▶ **Material supplied**:
= = =
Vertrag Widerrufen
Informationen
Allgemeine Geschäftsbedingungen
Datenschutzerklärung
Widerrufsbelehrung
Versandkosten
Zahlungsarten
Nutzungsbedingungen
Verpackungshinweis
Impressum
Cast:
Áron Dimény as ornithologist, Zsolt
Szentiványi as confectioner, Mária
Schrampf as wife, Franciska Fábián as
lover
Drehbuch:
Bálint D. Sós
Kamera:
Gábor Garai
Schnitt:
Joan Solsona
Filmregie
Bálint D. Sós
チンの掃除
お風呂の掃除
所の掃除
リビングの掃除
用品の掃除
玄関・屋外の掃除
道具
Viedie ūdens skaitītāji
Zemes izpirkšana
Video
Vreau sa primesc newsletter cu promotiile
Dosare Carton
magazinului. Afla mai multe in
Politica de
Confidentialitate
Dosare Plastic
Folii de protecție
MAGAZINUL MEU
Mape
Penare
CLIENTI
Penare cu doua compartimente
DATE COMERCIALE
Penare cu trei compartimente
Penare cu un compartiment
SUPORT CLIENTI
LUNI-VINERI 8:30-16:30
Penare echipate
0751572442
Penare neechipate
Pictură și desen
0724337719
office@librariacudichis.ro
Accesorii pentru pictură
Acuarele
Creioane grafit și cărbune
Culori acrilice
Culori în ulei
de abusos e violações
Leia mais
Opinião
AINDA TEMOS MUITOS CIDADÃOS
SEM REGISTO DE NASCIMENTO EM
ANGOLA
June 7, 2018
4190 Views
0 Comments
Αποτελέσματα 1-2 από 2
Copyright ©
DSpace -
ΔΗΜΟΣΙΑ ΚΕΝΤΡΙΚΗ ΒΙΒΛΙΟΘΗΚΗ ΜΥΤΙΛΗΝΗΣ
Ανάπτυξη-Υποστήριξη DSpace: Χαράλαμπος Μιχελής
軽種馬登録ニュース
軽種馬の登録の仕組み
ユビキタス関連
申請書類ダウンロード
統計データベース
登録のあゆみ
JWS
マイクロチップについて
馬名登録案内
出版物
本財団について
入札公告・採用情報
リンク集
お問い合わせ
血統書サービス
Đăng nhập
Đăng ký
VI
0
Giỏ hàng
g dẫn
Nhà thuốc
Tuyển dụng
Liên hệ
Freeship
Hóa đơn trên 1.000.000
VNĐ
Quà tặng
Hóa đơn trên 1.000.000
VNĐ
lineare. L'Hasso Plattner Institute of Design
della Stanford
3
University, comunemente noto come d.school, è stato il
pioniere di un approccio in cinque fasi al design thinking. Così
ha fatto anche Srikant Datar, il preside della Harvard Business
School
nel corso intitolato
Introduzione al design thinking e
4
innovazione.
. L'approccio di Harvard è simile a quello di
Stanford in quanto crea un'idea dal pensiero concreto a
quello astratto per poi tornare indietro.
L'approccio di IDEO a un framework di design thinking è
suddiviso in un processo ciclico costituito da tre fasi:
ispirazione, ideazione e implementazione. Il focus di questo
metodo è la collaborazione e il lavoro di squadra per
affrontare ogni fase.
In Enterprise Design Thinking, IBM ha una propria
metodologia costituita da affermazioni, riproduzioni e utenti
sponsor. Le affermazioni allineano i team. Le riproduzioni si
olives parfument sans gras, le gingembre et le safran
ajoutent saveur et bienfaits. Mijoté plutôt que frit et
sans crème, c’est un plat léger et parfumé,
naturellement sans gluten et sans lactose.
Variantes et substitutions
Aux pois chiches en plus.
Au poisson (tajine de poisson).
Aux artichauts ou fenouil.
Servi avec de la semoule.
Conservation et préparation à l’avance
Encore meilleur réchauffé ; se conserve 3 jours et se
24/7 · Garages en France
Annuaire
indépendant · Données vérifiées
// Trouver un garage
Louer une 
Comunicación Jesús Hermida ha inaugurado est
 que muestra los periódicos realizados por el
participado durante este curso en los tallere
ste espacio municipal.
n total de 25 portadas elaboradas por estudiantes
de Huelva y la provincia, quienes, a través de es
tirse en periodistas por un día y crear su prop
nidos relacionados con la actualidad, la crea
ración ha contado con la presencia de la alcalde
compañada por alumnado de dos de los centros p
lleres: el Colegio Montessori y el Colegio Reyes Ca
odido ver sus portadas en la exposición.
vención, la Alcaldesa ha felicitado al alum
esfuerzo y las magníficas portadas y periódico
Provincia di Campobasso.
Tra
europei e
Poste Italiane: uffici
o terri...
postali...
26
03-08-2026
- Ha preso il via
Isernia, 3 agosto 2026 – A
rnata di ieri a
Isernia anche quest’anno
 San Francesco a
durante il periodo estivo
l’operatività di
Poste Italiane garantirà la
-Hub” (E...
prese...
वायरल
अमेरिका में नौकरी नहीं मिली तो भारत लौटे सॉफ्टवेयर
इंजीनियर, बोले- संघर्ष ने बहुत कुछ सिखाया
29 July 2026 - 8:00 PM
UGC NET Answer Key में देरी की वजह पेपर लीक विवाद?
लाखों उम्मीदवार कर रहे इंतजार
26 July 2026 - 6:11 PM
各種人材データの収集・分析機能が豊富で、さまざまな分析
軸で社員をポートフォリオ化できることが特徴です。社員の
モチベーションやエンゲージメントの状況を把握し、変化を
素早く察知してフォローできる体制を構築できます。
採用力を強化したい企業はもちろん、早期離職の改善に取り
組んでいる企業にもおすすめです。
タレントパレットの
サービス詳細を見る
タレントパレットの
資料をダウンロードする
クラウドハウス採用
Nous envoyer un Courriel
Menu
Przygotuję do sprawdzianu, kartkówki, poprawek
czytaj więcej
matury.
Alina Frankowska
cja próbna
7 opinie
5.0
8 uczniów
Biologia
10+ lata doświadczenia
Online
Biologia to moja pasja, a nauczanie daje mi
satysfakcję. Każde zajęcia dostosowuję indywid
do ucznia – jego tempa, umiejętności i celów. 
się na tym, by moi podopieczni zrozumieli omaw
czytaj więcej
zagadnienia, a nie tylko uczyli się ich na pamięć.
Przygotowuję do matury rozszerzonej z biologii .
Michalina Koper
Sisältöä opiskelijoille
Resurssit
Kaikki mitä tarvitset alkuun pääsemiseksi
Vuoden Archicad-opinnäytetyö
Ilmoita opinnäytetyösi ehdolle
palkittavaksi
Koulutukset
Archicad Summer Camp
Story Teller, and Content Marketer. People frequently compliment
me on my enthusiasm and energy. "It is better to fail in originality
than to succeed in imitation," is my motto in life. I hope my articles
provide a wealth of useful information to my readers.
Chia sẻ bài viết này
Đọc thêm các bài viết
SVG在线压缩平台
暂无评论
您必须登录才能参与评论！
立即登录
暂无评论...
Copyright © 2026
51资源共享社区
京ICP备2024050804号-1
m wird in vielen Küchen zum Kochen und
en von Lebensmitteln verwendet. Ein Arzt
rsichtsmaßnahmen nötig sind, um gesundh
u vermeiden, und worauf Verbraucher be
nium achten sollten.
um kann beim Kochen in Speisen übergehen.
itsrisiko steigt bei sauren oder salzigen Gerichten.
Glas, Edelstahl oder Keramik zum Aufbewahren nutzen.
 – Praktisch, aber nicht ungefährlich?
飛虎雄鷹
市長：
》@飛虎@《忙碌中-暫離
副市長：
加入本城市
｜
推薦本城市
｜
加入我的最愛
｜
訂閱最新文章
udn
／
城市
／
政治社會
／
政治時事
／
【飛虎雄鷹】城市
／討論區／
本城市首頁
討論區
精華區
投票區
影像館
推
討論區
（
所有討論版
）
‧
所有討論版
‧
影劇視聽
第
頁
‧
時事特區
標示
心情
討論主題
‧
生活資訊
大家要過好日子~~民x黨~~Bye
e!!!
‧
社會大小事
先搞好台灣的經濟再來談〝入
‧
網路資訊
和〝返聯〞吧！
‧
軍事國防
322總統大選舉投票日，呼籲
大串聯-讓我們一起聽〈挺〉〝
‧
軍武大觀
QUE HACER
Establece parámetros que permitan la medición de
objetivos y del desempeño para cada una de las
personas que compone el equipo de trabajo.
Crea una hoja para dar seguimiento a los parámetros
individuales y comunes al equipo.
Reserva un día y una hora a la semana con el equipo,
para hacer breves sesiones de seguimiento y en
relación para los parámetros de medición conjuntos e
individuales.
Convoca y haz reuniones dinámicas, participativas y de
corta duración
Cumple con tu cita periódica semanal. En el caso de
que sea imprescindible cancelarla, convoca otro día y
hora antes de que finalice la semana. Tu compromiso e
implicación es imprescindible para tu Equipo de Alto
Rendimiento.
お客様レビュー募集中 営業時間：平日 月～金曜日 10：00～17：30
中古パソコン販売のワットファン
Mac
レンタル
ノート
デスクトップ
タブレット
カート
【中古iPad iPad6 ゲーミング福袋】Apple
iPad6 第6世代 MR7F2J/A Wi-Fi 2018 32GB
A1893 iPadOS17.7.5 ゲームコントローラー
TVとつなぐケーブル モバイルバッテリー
= = =
Rewrite everything from the start of the records down to the line containing "University, comunemente noto" as a numbered list, one line per item, skipping any blank lines.

▶ **Result**:
1. Vertrag Widerrufen
2. Informationen
3. Allgemeine Geschäftsbedingungen
4. Datenschutzerklärung
5. Widerrufsbelehrung
6. Versandkosten
7. Zahlungsarten
8. Nutzungsbedingungen
9. Verpackungshinweis
10. Impressum
11. Cast:
12. Áron Dimény as ornithologist, Zsolt
13. Szentiványi as confectioner, Mária
14. Schrampf as wife, Franciska Fábián as
15. lover
16. Drehbuch:
17. Bálint D. Sós
18. Kamera:
19. Gábor Garai
20. Schnitt:
21. Joan Solsona
22. Filmregie
23. Bálint D. Sós
24. チンの掃除
25. お風呂の掃除
26. 所の掃除
27. リビングの掃除
28. 用品の掃除
29. 玄関・屋外の掃除
30. 道具
31. Viedie ūdens skaitītāji
32. Zemes izpirkšana
33. Video
34. Vreau sa primesc newsletter cu promotiile
35. Dosare Carton
36. magazinului. Afla mai multe in
37. Politica de
38. Confidentialitate
39. Dosare Plastic
40. Folii de protecție
41. MAGAZINUL MEU
42. Mape
43. Penare
44. CLIENTI
45. Penare cu doua compartimente
46. DATE COMERCIALE
47. Penare cu trei compartimente
48. Penare cu un compartiment
49. SUPORT CLIENTI
50. LUNI-VINERI 8:30-16:30
51. Penare echipate
52. 0751572442
53. Penare neechipate
54. Pictură și desen
55. 0724337719
56. office@librariacudichis.ro
57. Accesorii pentru pictură
58. Acuarele
59. Creioane grafit și cărbune
60. Culori acrilice
61. Culori în ulei
62. de abusos e violações
63. Leia mais
64. Opinião
65. AINDA TEMOS MUITOS CIDADÃOS
66. SEM REGISTO DE NASCIMENTO EM
67. ANGOLA
68. June 7, 2018
69. 4190 Views
70. 0 Comments
71. Αποτελέσματα 1-2 από 2
72. Copyright ©
73. DSpace -
74. ΔΗΜΟΣΙΑ ΚΕΝΤΡΙΚΗ ΒΙΒΛΙΟΘΗΚΗ ΜΥΤΙΛΗΝΗΣ
75. Ανάπτυξη-Υποστήριξη DSpace: Χαράλαμπος Μιχελής
76. 軽種馬登録ニュース
77. 軽種馬の登録の仕組み
78. ユビキタス関連
79. 申請書類ダウンロード
80. 統計データベース
81. 登録のあゆみ
82. JWS
83. マイクロチップについて
84. 馬名登録案内
85. 出版物
86. 本財団について
87. 入札公告・採用情報
88. リンク集
89. お問い合わせ
90. 血統書サービス
91. Đăng nhập
92. Đăng ký
93. VI
94. 0
95. Giỏ hàng
96. g dẫn
97. Nhà thuốc
98. Tuyển dụng
99. Liên hệ
100. Freeship
101. Hóa đơn trên 1.000.000
102. VNĐ
103. Quà tặng
104. Hóa đơn trên 1.000.000
105. VNĐ
106. lineare. L'Hasso Plattner Institute of Design
107. della Stanford
108. 3
109. University, comunemente noto come d.school, è stato il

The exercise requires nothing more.